**Problem to solve:** Begin at the start of the items and stop after the line that contains "大浪淘沙，时代过去，用现在主流的就好。". Write those lines out again with "Replied to a topic by" swapped for "Posted a reply to a topic by" and everything else unchanged, leaving out the pictures.

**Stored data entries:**

^^^^

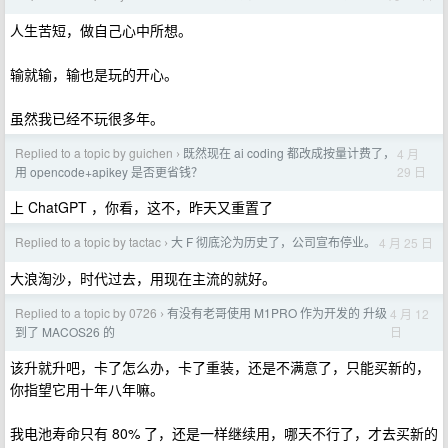
人生苦短，做自己心中所想。
输就输，输也是玩的开心。
虽然我已经不玩很多年。
Replied to a topic by guichen
既然现在 ai coding 都改成按量计费了，
4 月
›
29 日
用 opencode+apikey 是否更省钱？
上 ChatGPT ，你看，这不，昨天又重置了
Replied to a topic by tactac
大 F 彻底沦为历史了，公司宣布停业。
4 月 25 日
›
大浪淘沙，时代过去，用现在主流的就好。
Replied to a topic by 0726
有没有老哥使用 M1PRO 作为开发的 升级
4 月 12
›
日
到了 MACOS26 的
该升就升吧，卡了怎么办，卡了重装，还是不满意了，只能买新的，
你指望它用十年八年嘛。
我电池寿命只有 80% 了，还是一样继续用，哪天不行了，才去买新的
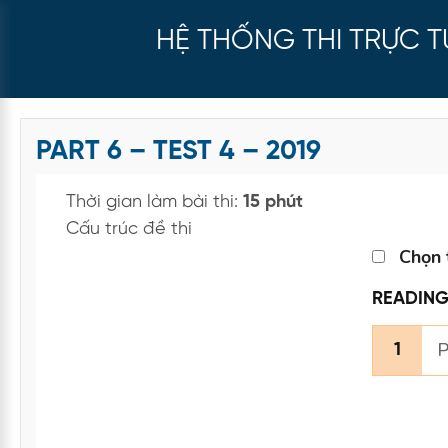
HỆ THỐNG THI TRỰC 
PART 6 – TEST 4 – 2019
Thời gian làm bài thi:
15 phút
Cấu trúc đề thi
Chọn 
READIN
P
1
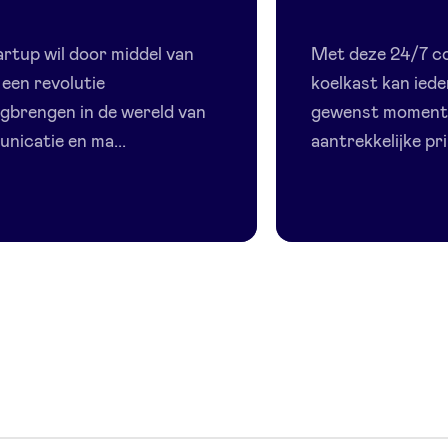
Levita
Smart
Fridge
artup wil door middel van
Met deze 24/7 c
 een revolutie
koelkast kan iede
gbrengen in de wereld van
gewenst moment 
nicatie en ma...
aantrekkelijke prij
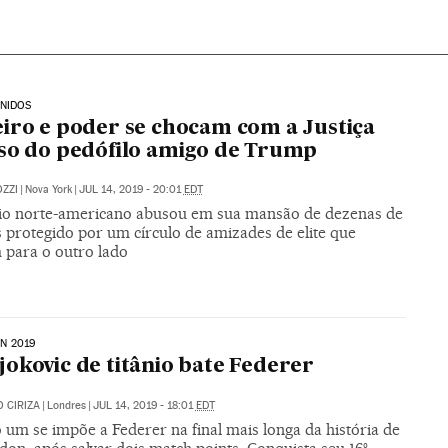
NIDOS
iro e poder se chocam com a Justiça
so do pedófilo amigo de Trump
ZZI
|
Nova York
|
JUL 14, 2019 - 20:01
EDT
rio norte-americano abusou em sua mansão de dezenas de
 protegido por um círculo de amizades de elite que
 para o outro lado
N 2019
okovic de titânio bate Federer
 CIRIZA
|
Londres
|
JUL 14, 2019 - 18:01
EDT
um se impõe a Federer na final mais longa da história de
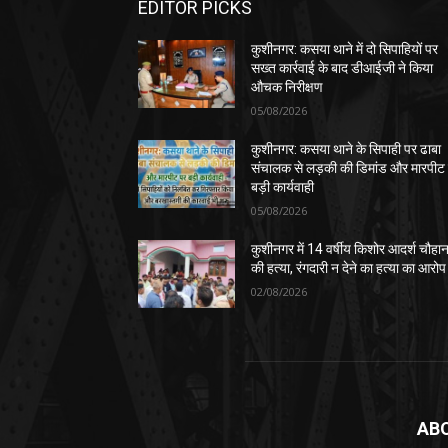
EDITOR PICKS
कुशीनगर: कसया थाने में दो सिपाहियों पर
सख्त कार्रवाई के बाद डीआईजी ने किया
औचक निरीक्षण
05/08/2026
कुशीनगर: कसया थाने के सिपाही पर ढाबा
संचालक से लड़की की डिमांड और मारपीट
बड़ी कार्यवाही
05/08/2026
कुशीनगर में 14 वर्षीय किशोर आदर्श चौहा
की हत्या, रंगदारी न देने का हत्या का आरोप
02/08/2026
AB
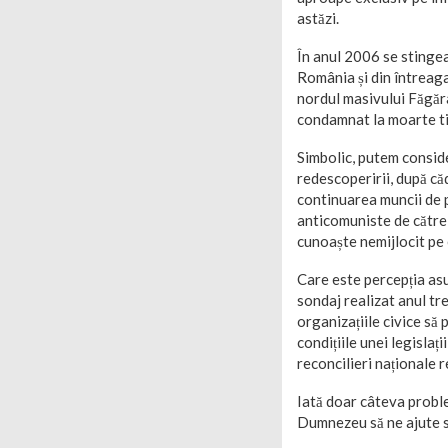
astăzi.
În anul 2006 se stingea
România și din întreag
nordul masivului Făgăra
condamnat la moarte ti
Simbolic, putem conside
redescoperirii, după că
continuarea muncii de pe
anticomuniste de către o
cunoaște nemijlocit pe 
Care este percepția asu
sondaj realizat anul t
organizațiile civice să 
condițiile unei legisla
reconcilieri naționale 
Iată doar câteva proble
Dumnezeu să ne ajute s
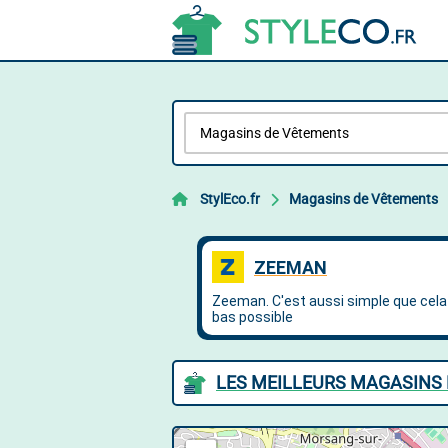
StylEco.fr
Magasins de Vêtements
LES MEILLEURS MAGASINS 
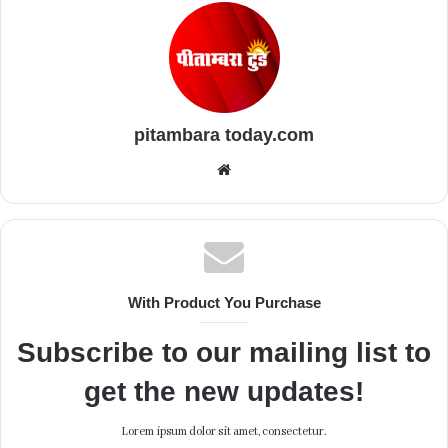
pitambara today.com
Website
With Product You Purchase
Subscribe to our mailing list to
get the new updates!
Lorem ipsum dolor sit amet, consectetur.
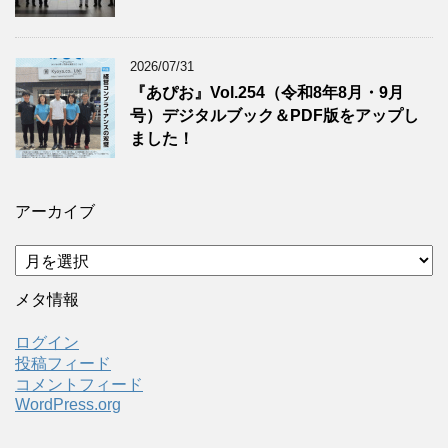
2026/07/31
『あぴお』Vol.254（令和8年8月・9月
号）デジタルブック＆PDF版をアップし
ました！
アーカイブ
ア
ー
カ
メタ情報
イ
ブ
ログイン
投稿フィード
コメントフィード
WordPress.org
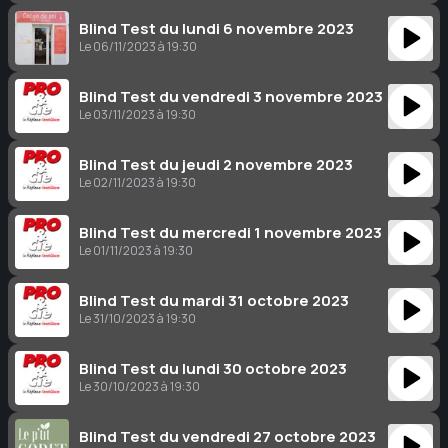
Blind Test du lundi 6 novembre 2023
Le 06/11/2023 à 19:30
Blind Test du vendredi 3 novembre 2023
Le 03/11/2023 à 19:30
Blind Test du jeudi 2 novembre 2023
Le 02/11/2023 à 19:30
Blind Test du mercredi 1 novembre 2023
Le 01/11/2023 à 19:30
Blind Test du mardi 31 octobre 2023
Le 31/10/2023 à 19:30
Blind Test du lundi 30 octobre 2023
Le 30/10/2023 à 19:30
Blind Test du vendredi 27 octobre 2023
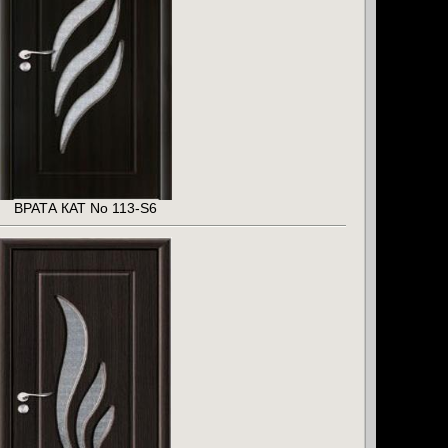
ВРАТА КАТ No 113-S6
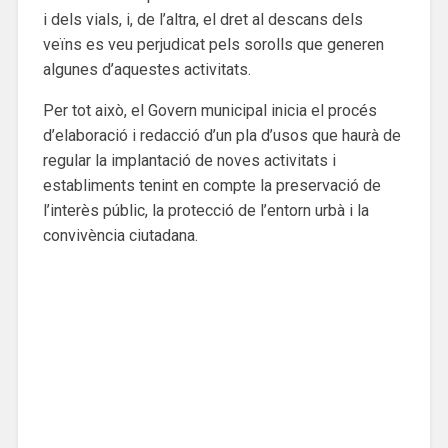
i dels vials, i, de l’altra, el dret al descans dels
veïns es veu perjudicat pels sorolls que generen
algunes d’aquestes activitats.
Per tot això, el Govern municipal inicia el procés
d’elaboració i redacció d’un pla d’usos que haurà de
regular la implantació de noves activitats i
establiments tenint en compte la preservació de
l’interès públic, la protecció de l’entorn urbà i la
convivència ciutadana.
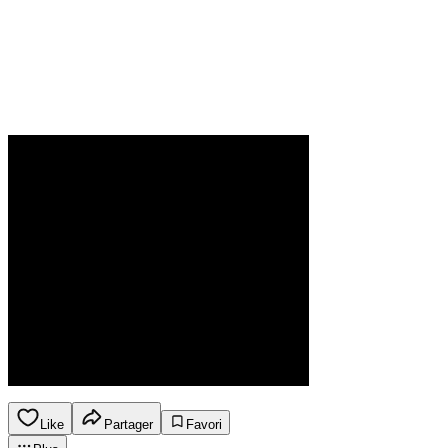
Like
Partager
Favori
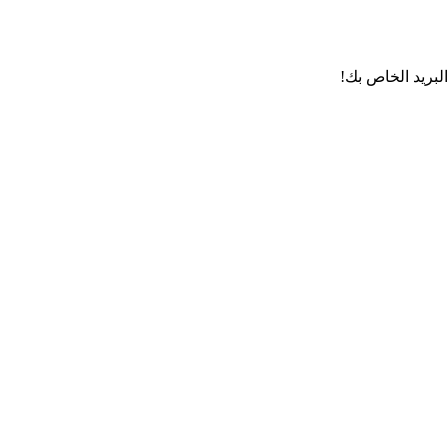
لبريد الخاص بك!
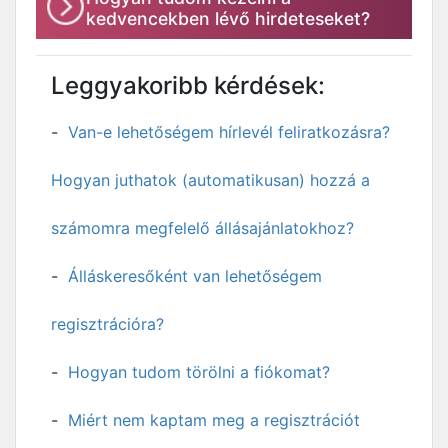
kedvencekben lévő hirdeteseket?
Leggyakoribb kérdések:
Van-e lehetőségem hírlevél feliratkozásra?
Hogyan juthatok (automatikusan) hozzá a
számomra megfelelő állásajánlatokhoz?
Álláskeresőként van lehetőségem
regisztrációra?
Hogyan tudom törölni a fiókomat?
Miért nem kaptam meg a regisztrációt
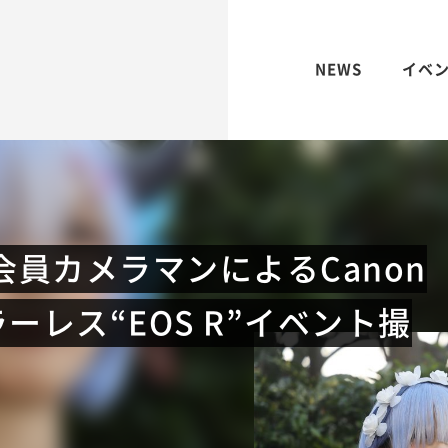
NEWS
イベ
S会員カメラマンによるCanon
レス“EOS R”イベント撮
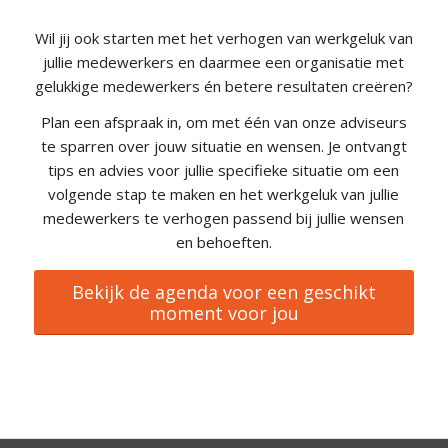
Wil jij ook starten met het verhogen van werkgeluk van
jullie medewerkers en daarmee een organisatie met
gelukkige medewerkers én betere resultaten creëren?
Plan een afspraak in, om met één van onze adviseurs
te sparren over jouw situatie en wensen. Je ontvangt
tips en advies voor jullie specifieke situatie om een
volgende stap te maken en het werkgeluk van jullie
medewerkers te verhogen passend bij jullie wensen
en behoeften.
Bekijk de agenda voor een geschikt
moment voor jou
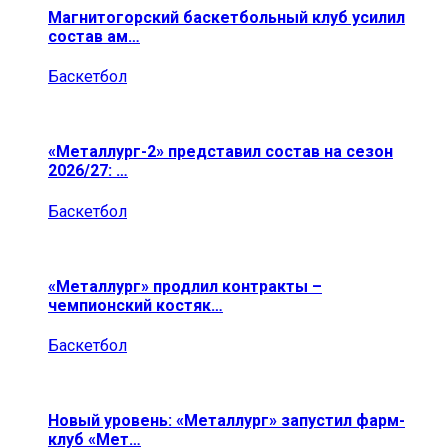
Магнитогорский баскетбольный клуб усилил
состав ам…
Баскетбол
«Металлург-2» представил состав на сезон
2026/27: …
Баскетбол
«Металлург» продлил контракты –
чемпионский костяк…
Баскетбол
Новый уровень: «Металлург» запустил фарм-
клуб «Мет…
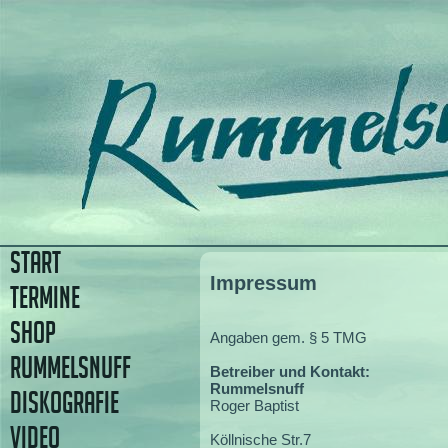
START
Impressum
TERMINE
SHOP
Angaben gem. § 5 TMG
RUMMELSNUFF
Betreiber und Kontakt:
Rummelsnuff
DISKOGRAFIE
Roger Baptist
VIDEO
Köllnische Str.7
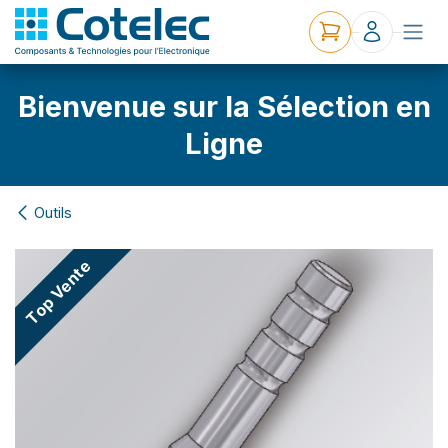
Bienvenue sur la Sélection en
Ligne
Outils
Top Vente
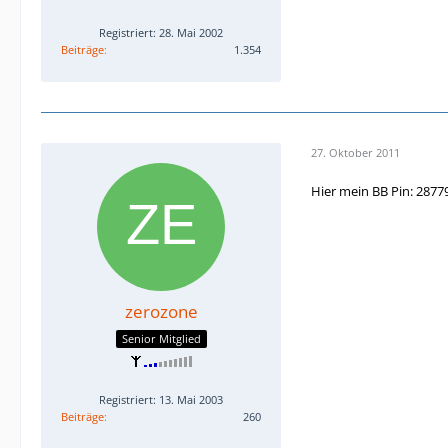
Registriert: 28. Mai 2002
Beiträge
1.354
27. Oktober 2011
Hier mein BB Pin: 2877
zerozone
Senior Mitglied
Registriert: 13. Mai 2003
Beiträge
260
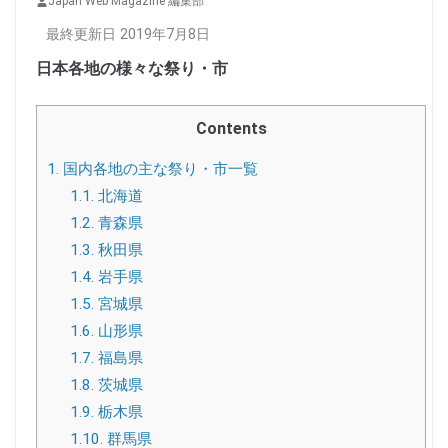
Japan Web Magazine 編集部
最終更新日 2019年7月8日
日本各地の様々な祭り・市
Contents
1.
国内各地の主な祭り・市一覧
1.1.
北海道
1.2.
青森県
1.3.
秋田県
1.4.
岩手県
1.5.
宮城県
1.6.
山形県
1.7.
福島県
1.8.
茨城県
1.9.
栃木県
1.10.
群馬県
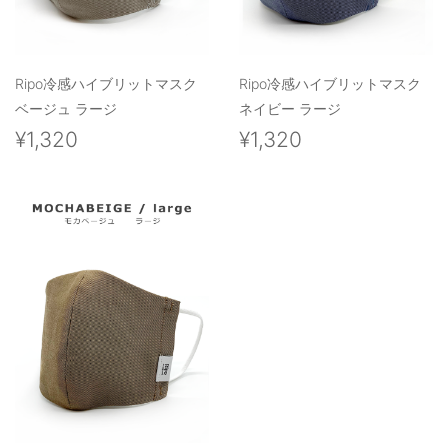
Ripo冷感ハイブリットマスク
Ripo冷感ハイブリットマスク
ベージュ ラージ
ネイビー ラージ
¥1,320
¥1,320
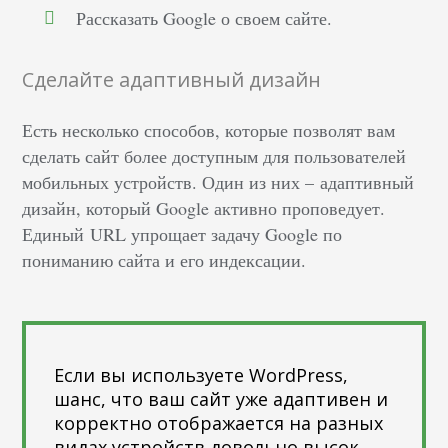
Рассказать Google о своем сайте.
Сделайте адаптивный дизайн
Есть несколько способов, которые позволят вам
сделать сайт более доступным для пользователей
мобильных устройств. Один из них – адаптивный
дизайн, который Google активно проповедует.
Единый URL упрощает задачу Google по
пониманию сайта и его индексации.
Если вы используете WordPress,
шанс, что ваш сайт уже адаптивен и
корректно отображается на разных
видах устройств довольно высок.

^^^^

**Written answer:**
人生苦短，做自己心中所想。
输就输，输也是玩的开心。
虽然我已经不玩很多年。
Posted a reply to a topic by guichen
既然现在 ai coding 都改成按量计费了，
4 月
›
29 日
用 opencode+apikey 是否更省钱？
上 ChatGPT ，你看，这不，昨天又重置了
Posted a reply to a topic by tactac
大 F 彻底沦为历史了，公司宣布停业。
4 月 25 日
›
大浪淘沙，时代过去，用现在主流的就好。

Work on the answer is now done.